Input below:

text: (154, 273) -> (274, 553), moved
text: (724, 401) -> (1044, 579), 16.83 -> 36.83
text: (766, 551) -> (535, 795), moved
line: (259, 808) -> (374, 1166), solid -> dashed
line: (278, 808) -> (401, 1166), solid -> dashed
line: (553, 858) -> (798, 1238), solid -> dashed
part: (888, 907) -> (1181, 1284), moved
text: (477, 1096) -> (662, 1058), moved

End of Input.
Input below:

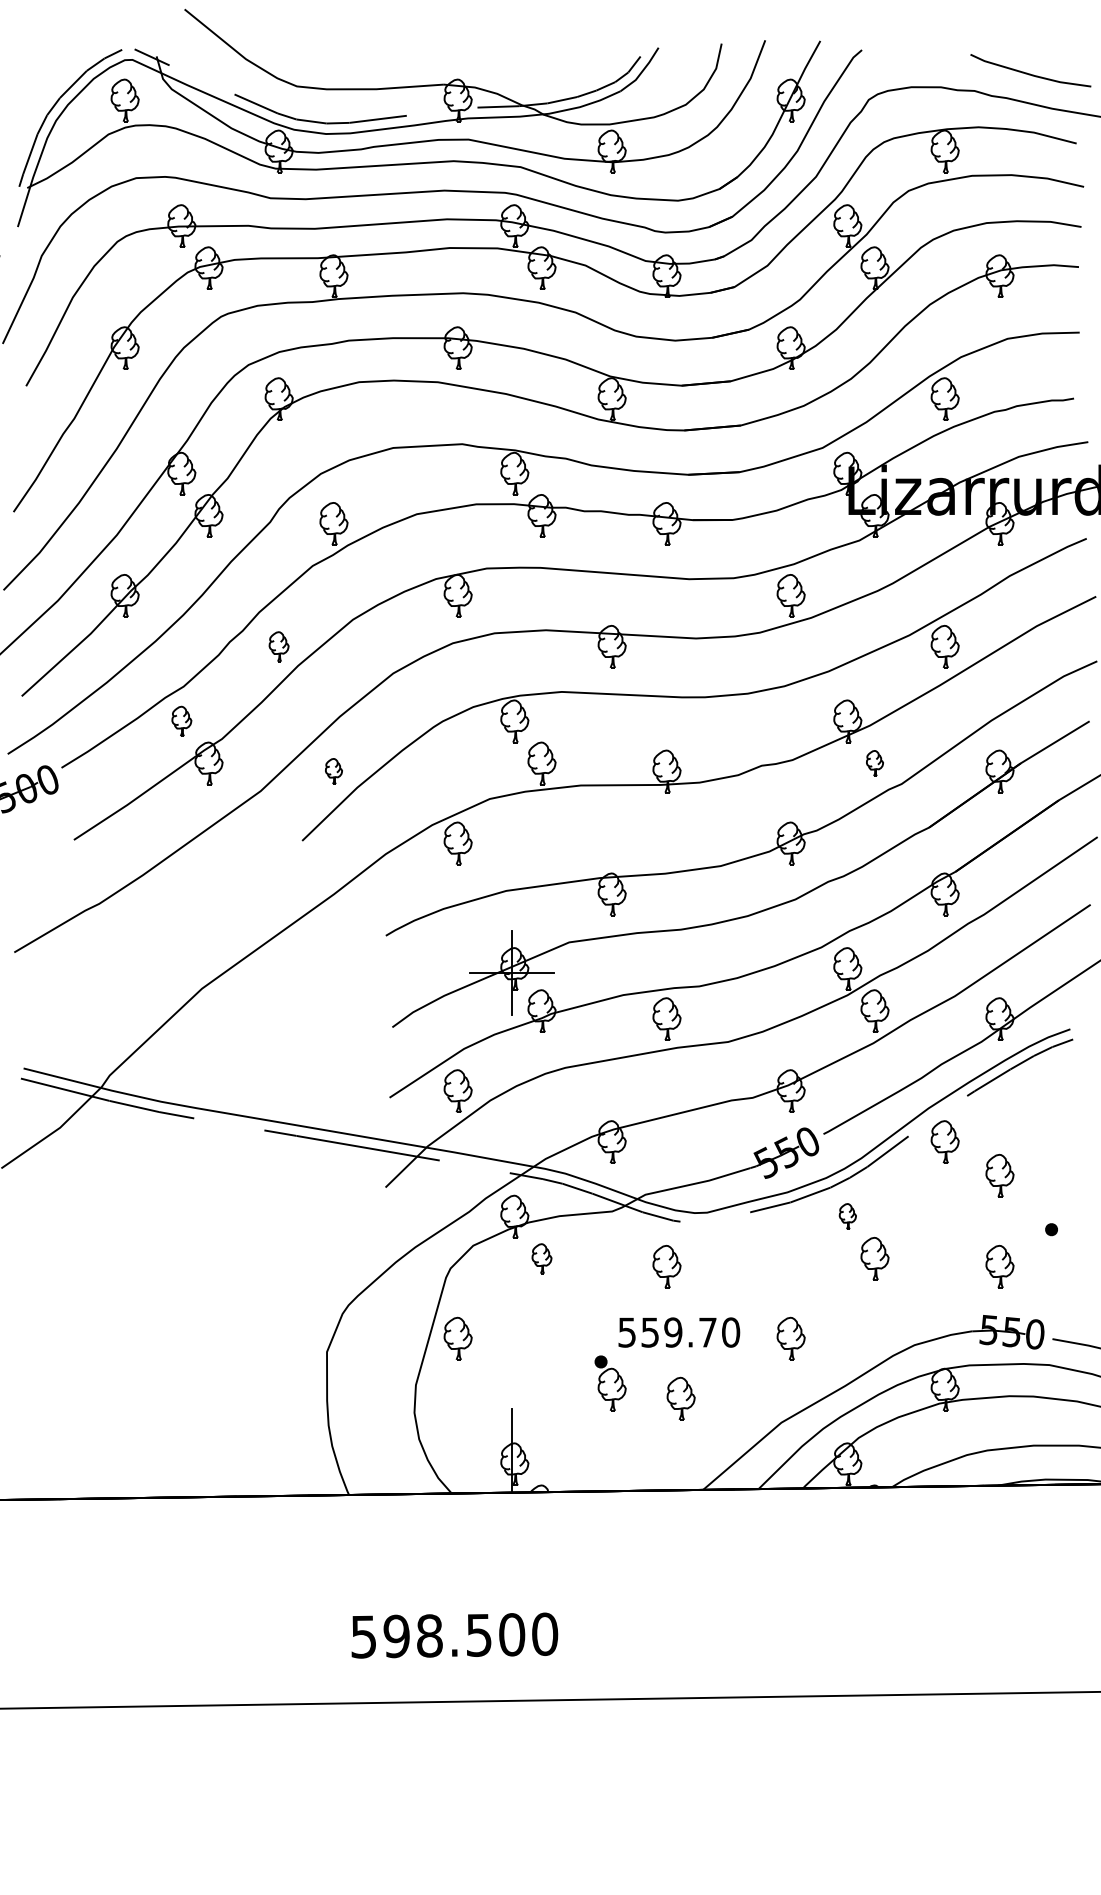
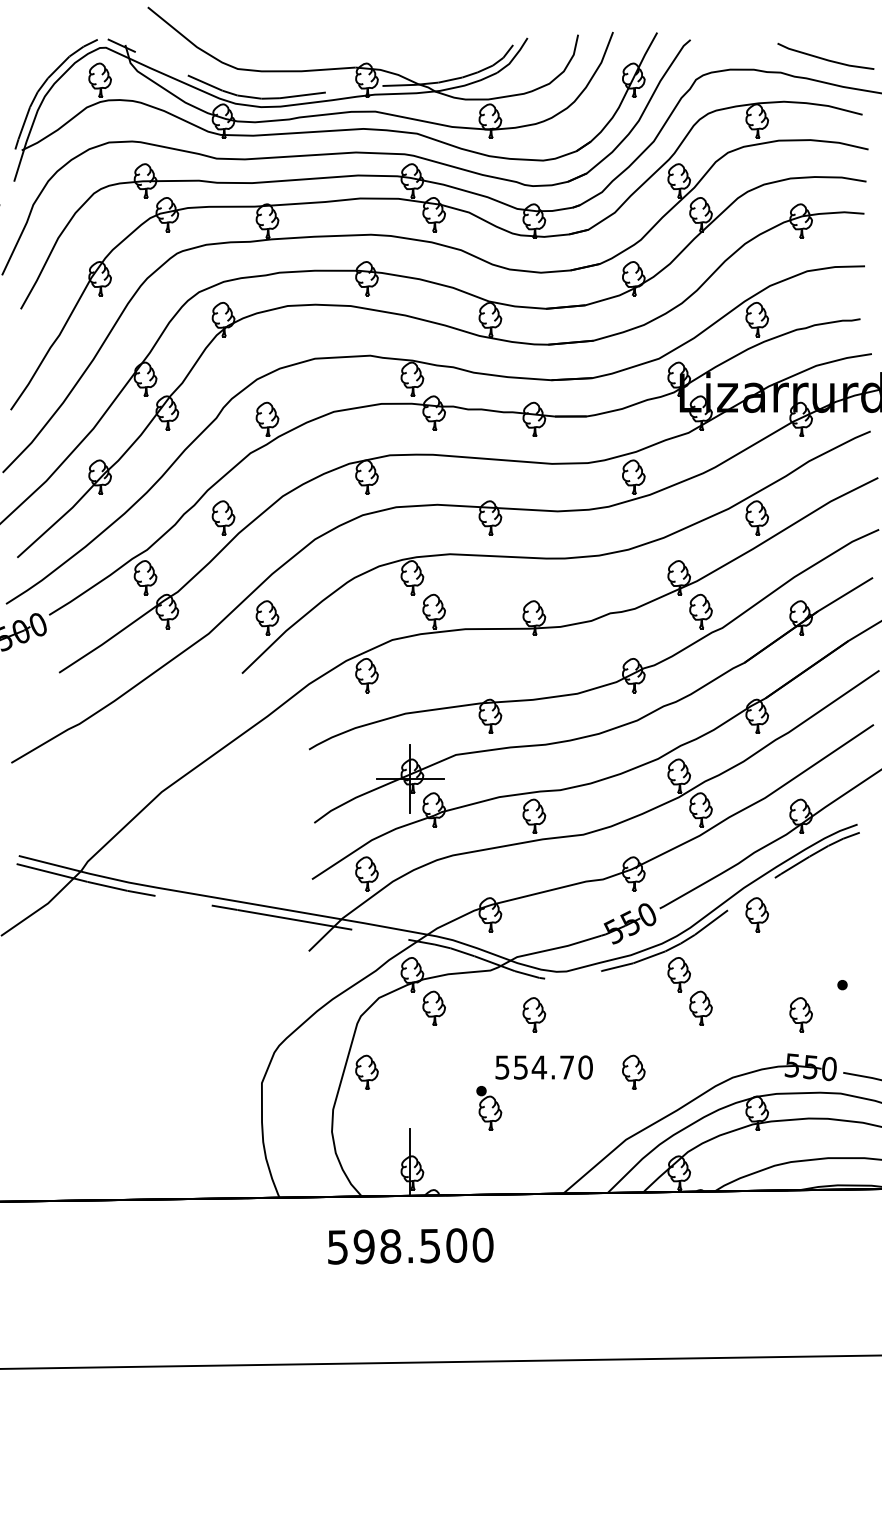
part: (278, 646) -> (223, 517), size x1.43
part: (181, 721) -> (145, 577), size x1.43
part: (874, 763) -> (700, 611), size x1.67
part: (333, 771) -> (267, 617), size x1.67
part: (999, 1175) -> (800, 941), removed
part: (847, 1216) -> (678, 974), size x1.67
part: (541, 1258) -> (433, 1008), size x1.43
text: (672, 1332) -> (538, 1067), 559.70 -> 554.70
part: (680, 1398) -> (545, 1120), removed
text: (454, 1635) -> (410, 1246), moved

End of Input.

Task instructions:
Copy exactly the stretch of data above from the line with "part: (541, 1258) -> (433, 1008), size x1.43" through the line with "text: (454, 1635) -> (410, 1246), moved", and omit all other lines.

Output below:
part: (541, 1258) -> (433, 1008), size x1.43
text: (672, 1332) -> (538, 1067), 559.70 -> 554.70
part: (680, 1398) -> (545, 1120), removed
text: (454, 1635) -> (410, 1246), moved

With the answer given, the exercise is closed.